(Source document)

[v2,4/7] KVM: selftests: Correctly initialize the VA space for TTBR0_EL1
Commit Message
An interesting feature of the Arm architecture is that the stage-1 MMU
supports two distinct VA regions, controlled by TTBR{0,1}_EL1. As KVM
selftests on arm64 only uses TTBR0_EL1, the VA space is constrained to
[0, 2^(va_bits)). This is different from other architectures that
allow for addressing low and high regions of the VA space from a single
page table.
KVM selftests' VA space allocator presumes the valid address range is
split between low and high memory based the MSB, which of course is a
poor match for arm64's TTBR0 region.
Add a helper that correctly handles both addressing schemes with a
comment describing each.
Signed-off-by: Oliver Upton <oliver.upton@linux.dev>
---
.../selftests/kvm/include/kvm_util_base.h | 1 +
tools/testing/selftests/kvm/lib/kvm_util.c | 49 ++++++++++++++++---
2 files changed, 44 insertions(+), 6 deletions(-)
Comments
On Fri, Dec 09, 2022, Oliver Upton wrote:
> An interesting feature of the Arm architecture is that the stage-1 MMU
> supports two distinct VA regions, controlled by TTBR{0,1}_EL1. As KVM
> selftests on arm64 only uses TTBR0_EL1, the VA space is constrained to
> [0, 2^(va_bits)). This is different from other architectures that
> allow for addressing low and high regions of the VA space from a single
> page table.
>
> KVM selftests' VA space allocator presumes the valid address range is
> split between low and high memory based the MSB, which of course is a
> poor match for arm64's TTBR0 region.
>
> Add a helper that correctly handles both addressing schemes with a
> comment describing each.
>
> Signed-off-by: Oliver Upton <oliver.upton@linux.dev>
> ---
Thanks much! Looks awesome, especially the comment!
Reviewed-by: Sean Christopherson <seanjc@google.com>
> .../selftests/kvm/include/kvm_util_base.h | 1 +
> tools/testing/selftests/kvm/lib/kvm_util.c | 49 ++++++++++++++++---
> 2 files changed, 44 insertions(+), 6 deletions(-)
>
> diff --git a/tools/testing/selftests/kvm/include/kvm_util_base.h b/tools/testing/selftests/kvm/include/kvm_util_base.h
> index 6cd86da698b3..b193863d754f 100644
> --- a/tools/testing/selftests/kvm/include/kvm_util_base.h
> +++ b/tools/testing/selftests/kvm/include/kvm_util_base.h
> @@ -103,6 +103,7 @@ struct kvm_vm {
> struct sparsebit *vpages_mapped;
> bool has_irqchip;
> bool pgd_created;
> + bool has_split_va_space;
> vm_paddr_t ucall_mmio_addr;
> vm_paddr_t pgd;
> vm_vaddr_t gdt;
> diff --git a/tools/testing/selftests/kvm/lib/kvm_util.c b/tools/testing/selftests/kvm/lib/kvm_util.c
> index a256ec67aff6..53d15f32f220 100644
> --- a/tools/testing/selftests/kvm/lib/kvm_util.c
> +++ b/tools/testing/selftests/kvm/lib/kvm_util.c
> @@ -186,6 +186,43 @@ const struct vm_guest_mode_params vm_guest_mode_params[] = {
> _Static_assert(sizeof(vm_guest_mode_params)/sizeof(struct vm_guest_mode_params) == NUM_VM_MODES,
> "Missing new mode params?");
>
> +/*
> + * Initializes vm->vpages_valid to match the canonical VA space of the
> + * architecture.

(End Source document)
(Exercise data)

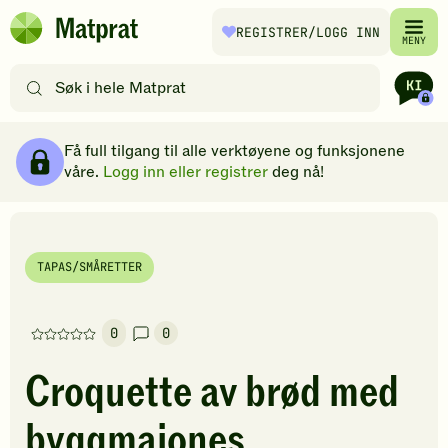
Hopp til hovedinnhold
REGISTRER
/LOGG INN
Matprat
MENY
hjemmeside
Søk
etter
oppskrifter
Ingredienser
Slik gjør du
Kommentarer
Brødsmulesti
eller
Få full tilgang til alle verktøyene og funksjonene
filtre
våre.
Logg inn eller registrer
deg nå!
TAPAS/SMÅRETTER
0
0
Denne
oppskriften
Croquette av brød med
har
foreløpig
byggmajones
ingen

(End Exercise data)

▸ Task brief:
Resume the TTBR0_EL1 patch review, starting right after the last line shown.

▸ Expected answer:
> + *
> + * Most architectures split the range addressed by a single page table into a
> + * low and high region based on the MSB of the VA. On architectures with this
> + * behavior the VA region spans [0, 2^(va_bits - 1)), [-(2^(va_bits - 1), -1].
> + *
> + * arm64 is a bit different from the rest of the crowd, as the low and high
> + * regions of the VA space are addressed by distinct paging structures
> + * (TTBR{0,1}_EL1).
Oooh, they're different CR3s in x86 terminology?
On Fri, Dec 09, 2022 at 08:45:01PM +0000, Sean Christopherson wrote:
> On Fri, Dec 09, 2022, Oliver Upton wrote:
> > An interesting feature of the Arm architecture is that the stage-1 MMU
> > supports two distinct VA regions, controlled by TTBR{0,1}_EL1. As KVM
> > selftests on arm64 only uses TTBR0_EL1, the VA space is constrained to
> > [0, 2^(va_bits)). This is different from other architectures that
> > allow for addressing low and high regions of the VA space from a single
> > page table.
> >
> > KVM selftests' VA space allocator presumes the valid address range is
> > split between low and high memory based the MSB, which of course is a
> > poor match for arm64's TTBR0 region.
> >
> > Add a helper that correctly handles both addressing schemes with a
> > comment describing each.
> >
> > Signed-off-by: Oliver Upton <oliver.upton@linux.dev>
> > ---
>
> Thanks much! Looks awesome, especially the comment!
>
> Reviewed-by: Sean Christopherson <seanjc@google.com>
ty!
> > .../selftests/kvm/include/kvm_util_base.h | 1 +
> > tools/testing/selftests/kvm/lib/kvm_util.c | 49 ++++++++++++++++---
> > 2 files changed, 44 insertions(+), 6 deletions(-)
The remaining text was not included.